Source: CNRS

Des facteurs génétiques peuvent, au même titre que des facteurs sociaux, influencer le choix du conjoint. C'est ce que montre Raphaëlle Chaix, chercheuse au laboratoire Eco-Anthropologie et ethnobiologie et au département de Statistiques d'Oxford, dans une étude (en collaboration avec une équipe britannique et une équipe chinoise) publiée par PLoS Genetics le 12 septembre 2008.

Cela fait déjà longtemps que les scientifiques pensent que le MHC (Major histocompatibility complex), la région du génome impliquée dans la réponse immunitaire, pourrait jouer un rôle dans le choix du conjoint.
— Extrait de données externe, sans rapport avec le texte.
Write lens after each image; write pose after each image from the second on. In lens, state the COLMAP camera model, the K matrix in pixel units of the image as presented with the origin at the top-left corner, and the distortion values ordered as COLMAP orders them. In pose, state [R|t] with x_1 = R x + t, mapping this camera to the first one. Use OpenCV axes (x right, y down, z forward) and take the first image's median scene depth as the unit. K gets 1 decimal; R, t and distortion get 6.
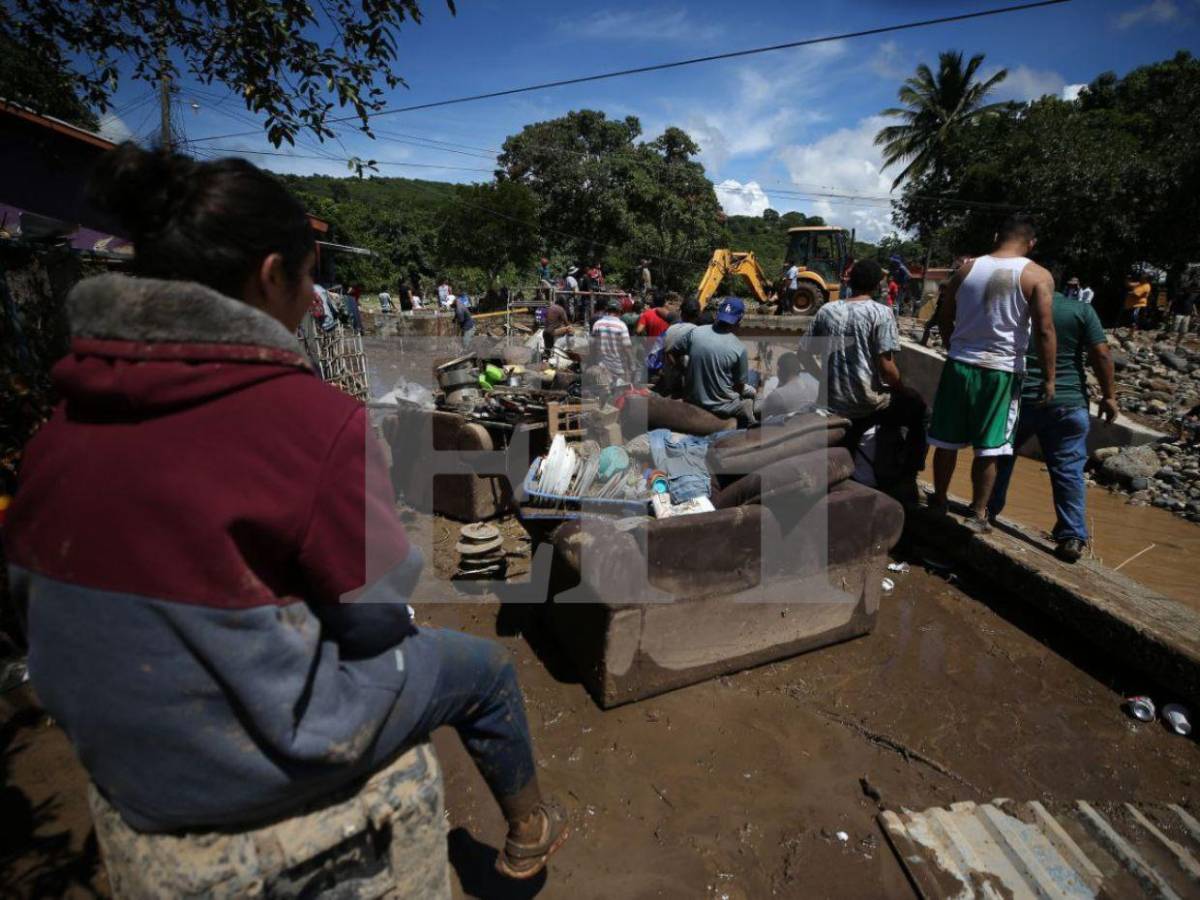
lens RADIAL K [[745.3, 0, 600.0], [0, 745.3, 450.0], [0, 0, 1]] dist [0.000041, 0.000319]
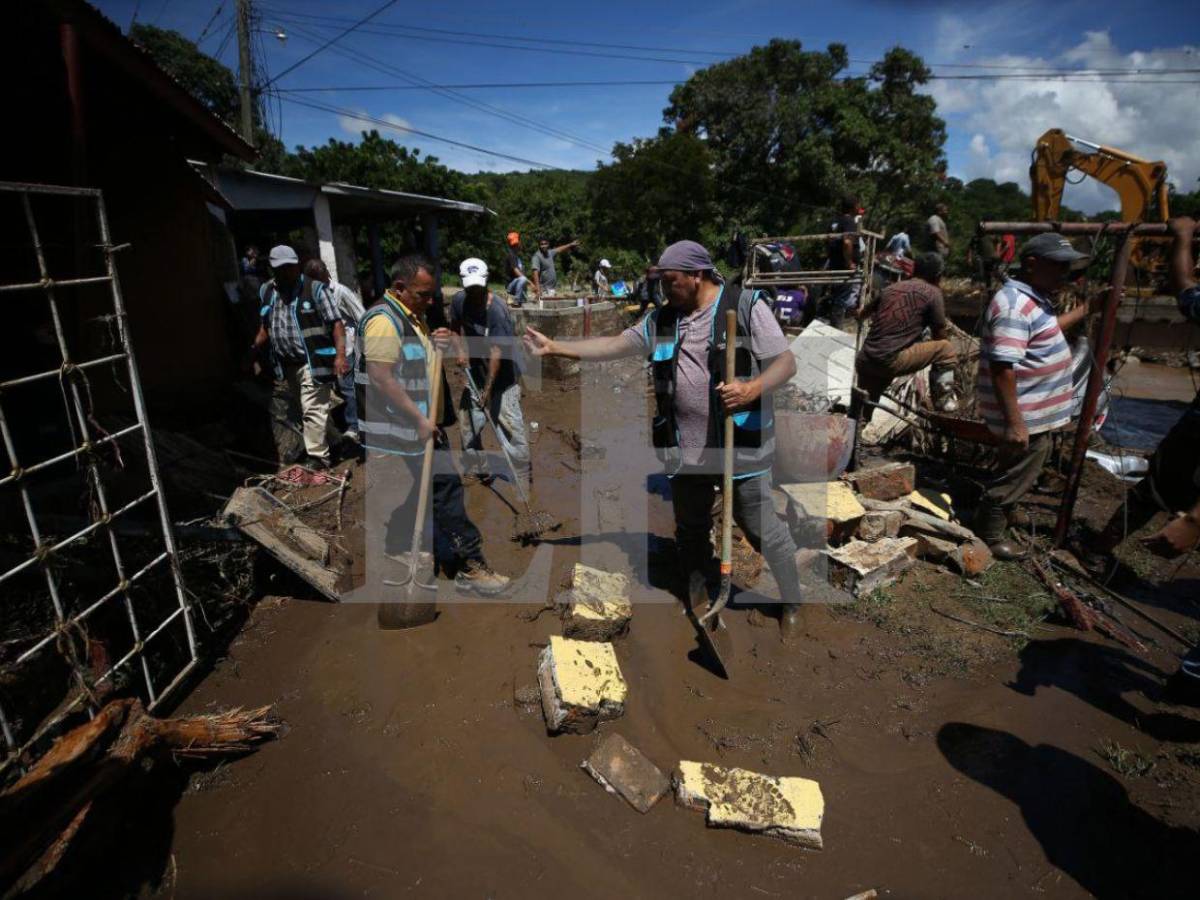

En effet, les gènes du MHC codent pour de petits récepteurs situés à la surface de nos cellules, permettant de détecter l'intrusion d'agents pathogènes dans notre organisme et de déclencher une réponse immunitaire. Il est donc possible que nous ayons une tendance à choisir un conjoint ayant des gènes du MHC différents des nôtres de façon à ce que nos enfants héritent d'un plus grand répertoire de récepteurs et puissent ainsi résister à un plus grand nombre d'infections. Des études suggèrent que nous aurions la faculté de discriminer la composition génétique du MHC de partenaires potentiels sur la base de molécules volatiles odorantes, elles aussi codées par le MHC. Cette implication du MHC dans le choix du conjoint a été démontrée chez diverses espèces animales, en particulier la souris, mais reste controversée chez l'homme. Les résultats des expériences dites "tee-shirts" sont plus précisément à l'origine de cette controverse. Il était demandé à plusieurs femmes de sentir et de classer par ordre de préférence l'odeur de tee-shirts portés par différents hommes, les résultats obtenus restent encore aujourd'hui contradictoires.

Afin de revisiter cette question, Raphaëlle Chaix et ses collaborateurs ont analysé 4 millions de marqueurs génétiques répartis dans l'ensemble du génome humain (données HapMap -projet visant à cataloguer les variations génétiques au sein de l'espèce humaine-) de deux populations. Ces analyses ont été faites sur des couples maris-femmes issus des Yorubas du Nigeria et des Mormons d'Utah. Ils ont en particulier testé si les couples maris-femmes étaient ou non plus génétiquement différents au niveau du MHC que des couples d'individus tirés au hasard. Cette approche leur a permis de différencier l'effet du MHC de facteurs sociaux (influence de la famille, de la religion...). Dans l'échantillon africain, il n'a pas été observé d'effet du MHC sur le choix du conjoint, vraisemblablement du fait de la prédominance de facteurs sociaux (qui masquent l'effet éventuel de facteurs biologiques). En revanche, dans la population américaine, une tendance significative à choisir un conjoint génétiquement différent en termes de MHC a été mise en évidence. Cette étude montre donc que dans certaines populations des facteurs biologiques peuvent influencer, au même titre que les facteurs sociaux, le choix du conjoint et souligne la nécessité d'étudier un plus grand nombre de populations afin de mieux appréhender la diversité et l'importance relative de ces facteurs.